Key CT lawmakers open to making women sign up for the draft

U.S. Army 1st Lt. Elyse Ping Medvigy conducts a call-for-fire during an artillery shoot south of Kandahar Airfield, Afghanistan, in 2014.

U.S. Army Photo

U.S. Army 1st Lt. Elyse Ping Medvigy conducts a call-for-fire during an artillery shoot south of Kandahar Airfield, Afghanistan, in 2014. Medvigy was the first woman company fire support officer to serve in an infantry brigade combat team in the war in Afghanistan.

Washington – Sen. Richard Blumenthal and Rep. Joe Courtney, both members of armed services committees in Congress, say they are open to requiring young women to sign up for the draft.

“As the role of women in the military continues to rapidly evolve, I think Congress needs to seriously evaluate whether or not the time has come for women to stand alongside men and register for the draft,” Courtney said. “I expect a robust discussion on this issue in the House Armed Services Committee this year, and will keep an open mind on the benefits and possible drawbacks of this change as this debate unfolds.”

The issue of whether young women should be required, as young men are, to register for the draft took off this week after two senior military officials raised the issue.

At a Senate Armed Services Committee hearing this week, Army Chief of Staff Gen. Mark Milley and Marine Corps Commandant Gen. Robert Neller said full integration of women into all jobs in the military, including combat roles, will take a few years.

At that point, the military officials said, women should be required to sign up for the draft.

“It’s my personal view in light of integration that every American physically qualified should register for the draft,” Neller said.

Milley agreed, saying all eligible men and women should be required to register.

Other Pentagon officials were more cautious.

Navy Secretary Ray Mabus Jr. said there needs to be “a national debate.”

Defense Secretary Ash Carter announced in December that the Pentagon would lift all gender-based restrictions on military service last month.

That has angered some Republicans, including Rep. Duncan Hunter, R-Calif., who is forcing the issue.

He introduced a bill this week that would require women from 18 to 26 years old to join men in registering with the Selective Service program.

“If this administration wants to send 18, 20-year-old women into combat, to serve and fight on the front lines, then the American people deserve to have this discussion through their elected representatives,” Hunter said in a statement.

Hunter also said, “it’s  unfortunate that a bill like this even needs to be introduced” and that he “might very well vote against it” if it is considered during the annual defense authorization process.

Selective Service law now says “male persons,” aged 18 to 25,  must register and be eligible for the draft.

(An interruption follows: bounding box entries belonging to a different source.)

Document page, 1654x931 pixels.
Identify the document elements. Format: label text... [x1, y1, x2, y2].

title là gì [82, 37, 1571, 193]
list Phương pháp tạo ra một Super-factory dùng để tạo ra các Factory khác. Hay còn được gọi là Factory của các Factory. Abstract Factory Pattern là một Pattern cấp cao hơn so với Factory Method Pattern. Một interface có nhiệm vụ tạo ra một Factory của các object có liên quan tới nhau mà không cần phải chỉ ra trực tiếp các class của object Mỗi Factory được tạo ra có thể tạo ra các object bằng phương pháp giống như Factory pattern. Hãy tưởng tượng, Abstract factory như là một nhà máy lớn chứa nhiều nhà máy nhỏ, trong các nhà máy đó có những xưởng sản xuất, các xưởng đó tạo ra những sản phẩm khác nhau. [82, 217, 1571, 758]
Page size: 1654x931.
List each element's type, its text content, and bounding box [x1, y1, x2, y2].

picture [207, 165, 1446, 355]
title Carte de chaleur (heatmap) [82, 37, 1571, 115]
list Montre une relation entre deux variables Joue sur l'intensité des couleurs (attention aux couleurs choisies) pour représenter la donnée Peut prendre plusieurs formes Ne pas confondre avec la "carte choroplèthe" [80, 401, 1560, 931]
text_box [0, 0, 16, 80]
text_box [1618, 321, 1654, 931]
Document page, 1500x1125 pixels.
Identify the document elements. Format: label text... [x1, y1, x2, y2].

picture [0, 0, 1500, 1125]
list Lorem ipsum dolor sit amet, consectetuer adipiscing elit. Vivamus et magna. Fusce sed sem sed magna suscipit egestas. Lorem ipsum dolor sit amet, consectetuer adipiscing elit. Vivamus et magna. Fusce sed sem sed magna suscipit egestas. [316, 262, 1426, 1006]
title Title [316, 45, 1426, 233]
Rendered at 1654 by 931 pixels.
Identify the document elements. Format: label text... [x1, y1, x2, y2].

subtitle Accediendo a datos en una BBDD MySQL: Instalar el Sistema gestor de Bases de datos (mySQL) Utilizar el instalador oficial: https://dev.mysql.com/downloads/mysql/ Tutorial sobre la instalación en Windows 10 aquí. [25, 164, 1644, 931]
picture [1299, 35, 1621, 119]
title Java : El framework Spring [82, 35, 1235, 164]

For women to be required to register with Selective Service, Congress would have to amend the law.

Courtney said, “With nearly all gender restrictions for military service now wiped out, including those preventing women from serving in combat roles, it’s a fair question to ask whether or not women should be asked to begin registering for the draft.”

“I have long been supportive of breaking down barriers which prevented women from voluntarily serving in many military positions, including aboard submarines,” he said.

Blumenthal, a member of the Senate Armed Services Committee, said he also has long supported the integration of women in combat positions.

“With female service members shattering glass ceilings and doing jobs previously limited to men, the next step in military integration possibly may be that all eligible men and women register with the Selective Service,” Blumenthal said. “I am open to considering requiring women to register as part of a comprehensive Selective Service reform to ensure that, in the remote possibility of a draft, our military is fully prepared.”

With an all-volunteer military, the draft has not been used since the 1970s. But it has been challenged.

The 1981 Supreme Court decision, Rostker v. Goldberg, held that registering only men did not violate the due process clause of the Constitution because of the Pentagon’s former ban on women in combat roles. But that ban no longer exists.

The United States has considered drafting women before. During World War II, there was a discussion of drafting women because there was a severe shortage of military nurses.